ALIEXPRESS ET SHEIN : LA DOUANE MAROCAINE MÈNE LA VIE DURE AUX ACHETEURS

Malgré la suppression de l’exonération des frais de douane sur les transactions d’une valeur inférieure à 1 250 dirhams, les Marocains n’ont pas arrêté de faire des achats en ligne à l’international, notamment sur les sites chinois (AliExpress et Shein). Mais ils dénoncent les nouvelles taxes et rejettent le tort sur Barid Al Maghrib et la Douane.




Depuis le 1ᵉʳ juillet dernier, tous les achats en ligne à l’international, quel que soit leur montant, sont soumis aux droits de douane.

Le gouvernement marocain entend ainsi renforcer le contrôle douanier sur les transactions de marchandises depuis l’étranger.

Grâce à cette mesure, l’Exécutif arrive à détecter les pratiques frauduleuses de ceux qui continuent de profiter de l’exonération des frais de douane sur les transactions d’une valeur inférieure à 1 250 dirhams prévue à l’article 190 du Code des douanes et supprimée récemment.

Ces pratiques créent un manque à gagner pour le Trésor et faussent le jeu de la concurrence, avait expliqué le gouvernement.




Après quatre mois de mise en œuvre de cette réforme, des centaines de milliers de Marocains continuent de faire leurs achats en ligne depuis l’étranger, fait savoir Challenge.

Mais les e-acheteurs marocains se plaignent du paiement d’autres charges superflues après leurs achats, notamment des taxes douanières, une taxe postale très élevée et une taxe carburant.

Les internautes marocains partagent leurs mésaventures sur les réseaux sociaux.

Sur le groupe privé « Aliexpress Maroc » sur Facebook, ils accusent Poste Maroc et la Douane.

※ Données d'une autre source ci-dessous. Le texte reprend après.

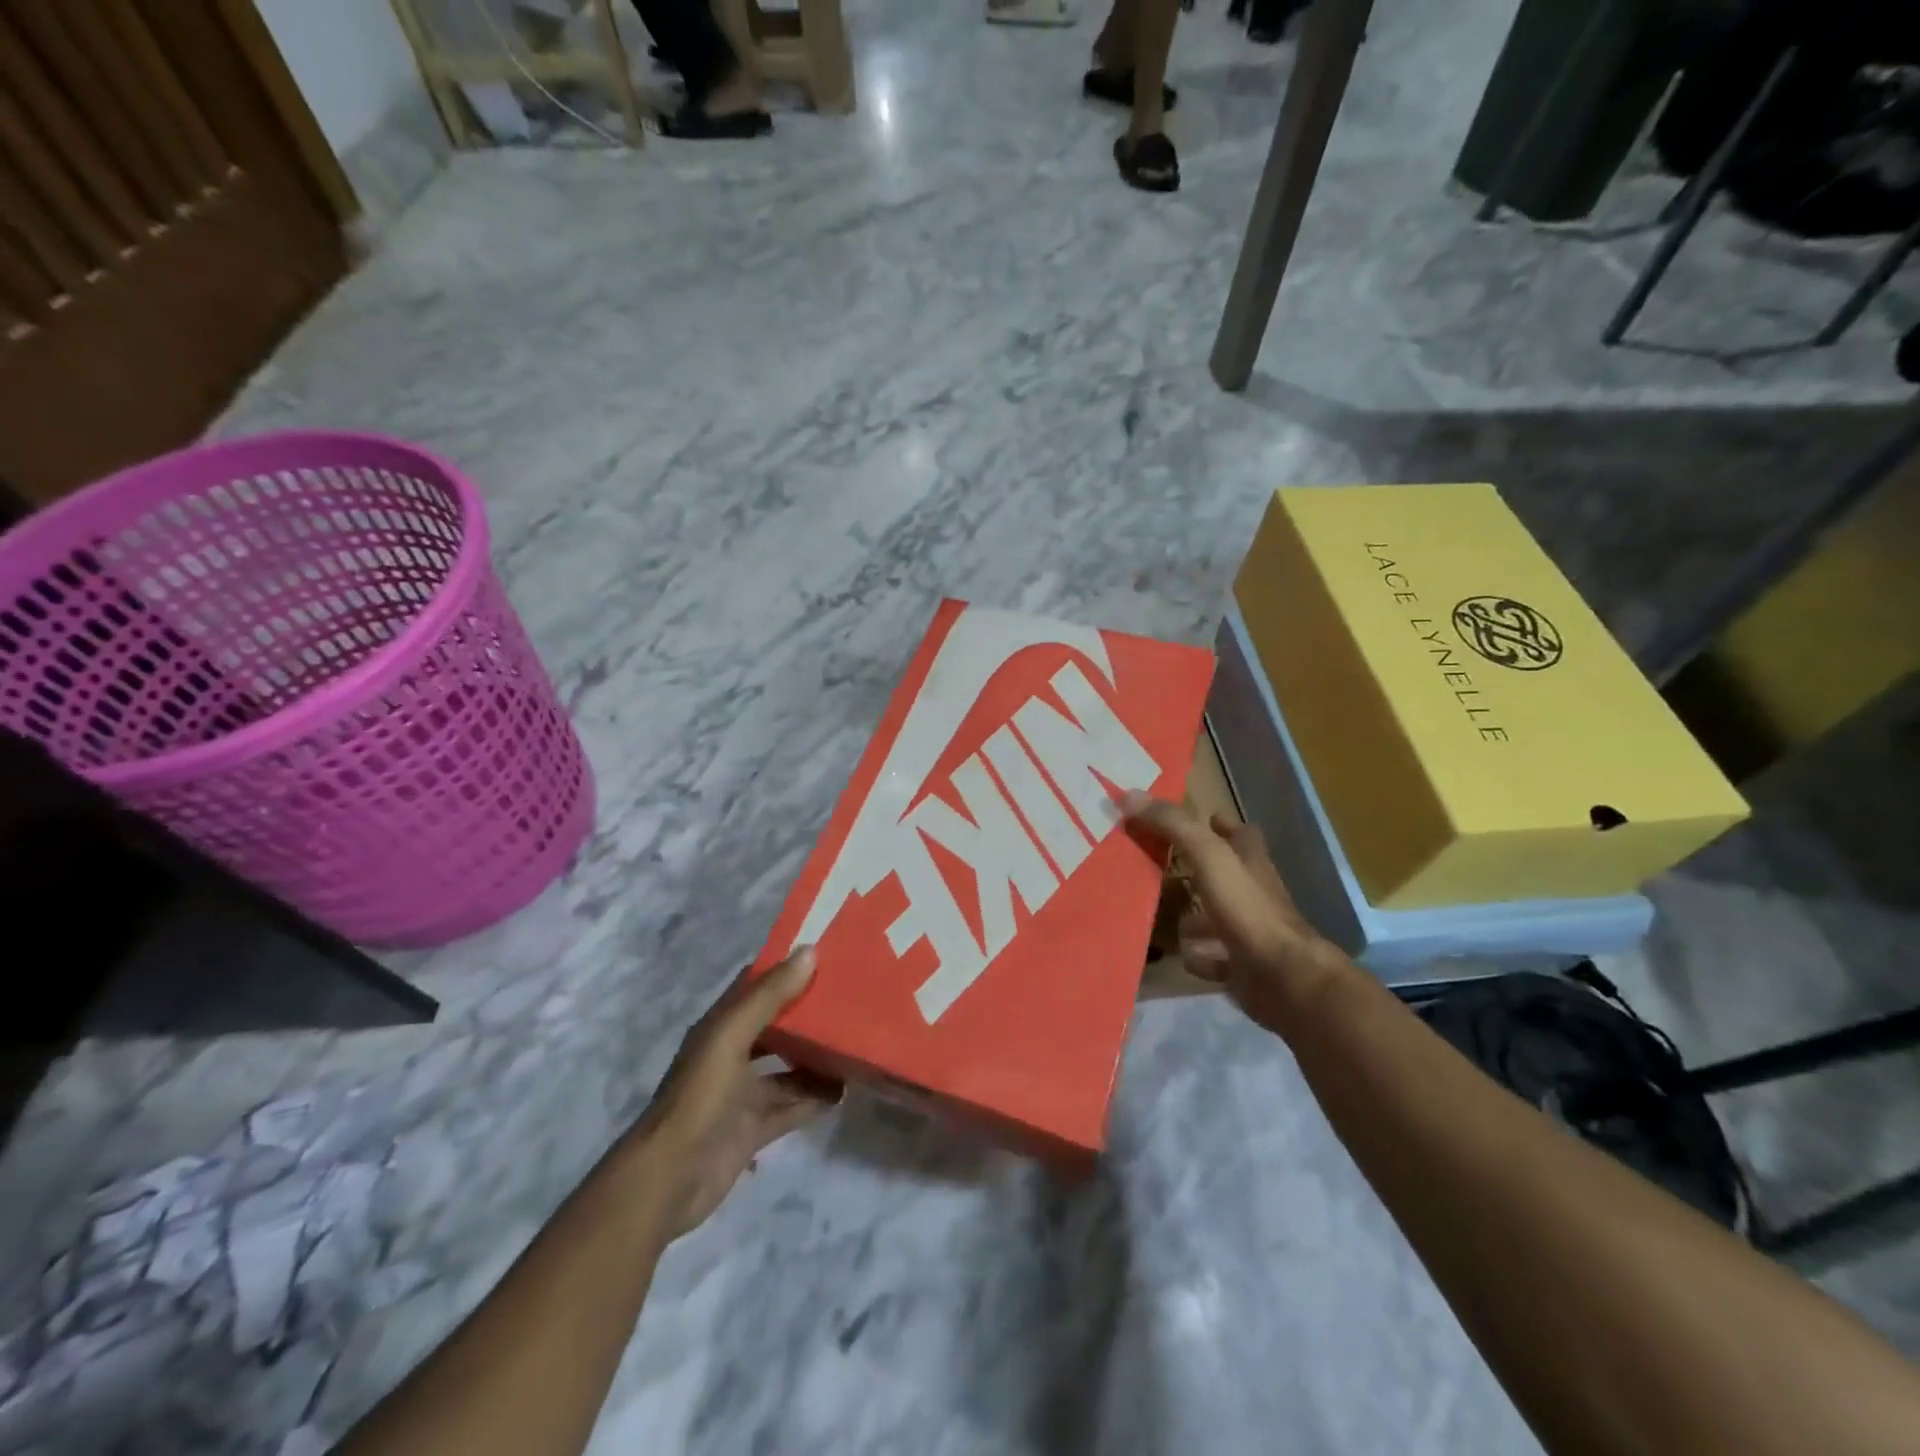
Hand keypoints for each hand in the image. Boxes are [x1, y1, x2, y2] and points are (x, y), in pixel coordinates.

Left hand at [635, 948, 842, 1236]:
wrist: (668, 1180)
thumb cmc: (698, 1098)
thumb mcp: (731, 1038)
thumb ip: (768, 997)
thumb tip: (810, 952)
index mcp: (720, 1027)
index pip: (755, 986)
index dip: (785, 968)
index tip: (825, 953)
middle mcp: (733, 1054)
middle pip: (777, 1026)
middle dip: (809, 1013)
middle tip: (852, 997)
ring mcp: (743, 1093)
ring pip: (789, 1068)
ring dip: (817, 1057)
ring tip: (856, 1042)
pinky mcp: (755, 1128)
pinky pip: (794, 1105)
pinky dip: (817, 1098)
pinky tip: (846, 1089)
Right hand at [1124, 792, 1347, 1033]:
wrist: (1284, 979)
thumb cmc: (1248, 909)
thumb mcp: (1208, 856)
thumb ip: (1173, 825)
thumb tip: (1129, 795)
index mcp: (1251, 862)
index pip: (1242, 834)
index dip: (1223, 825)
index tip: (1200, 820)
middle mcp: (1254, 893)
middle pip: (1226, 875)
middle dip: (1199, 872)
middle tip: (1162, 868)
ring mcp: (1250, 931)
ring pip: (1218, 918)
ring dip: (1195, 917)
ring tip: (1162, 914)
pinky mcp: (1243, 965)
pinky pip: (1216, 957)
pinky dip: (1199, 956)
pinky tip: (1181, 955)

« Pour trois accessoires de téléphone portable d’une valeur de 1,74 dollars, on me réclame 68,75 dirhams de taxe réparties entre la douane pour 11,13 dirhams, la poste pour 45,6 dirhams et le carburant du facteur pour 12 dirhams.




Ces taxes représentent plus de 4 fois le prix d’achat de ma marchandise. J’ai alors décidé de ne pas récupérer le colis », confie Amine.

« J’ai commandé un produit fabriqué par les Chinois qui me l’ont vendu pratiquement au prix de revient, soit 5 dirhams. Ils me l’ont expédié gratuitement. Pour la livraison, Poste Maroc me demande 45 dirhams. Qu’elle la garde », renchérit Redouane.

Du coup, Poste Maroc se retrouve encombrée de colis non récupérés du fait des processus de dédouanement interminables.

« Continuez à ne pas récupérer vos colis ! Un agent vient de me confirmer que Poste Maroc est débordée de marchandises non récupérées et que la taxe a été revue à la baisse », commente Reda, appelant les e-acheteurs à maintenir la pression.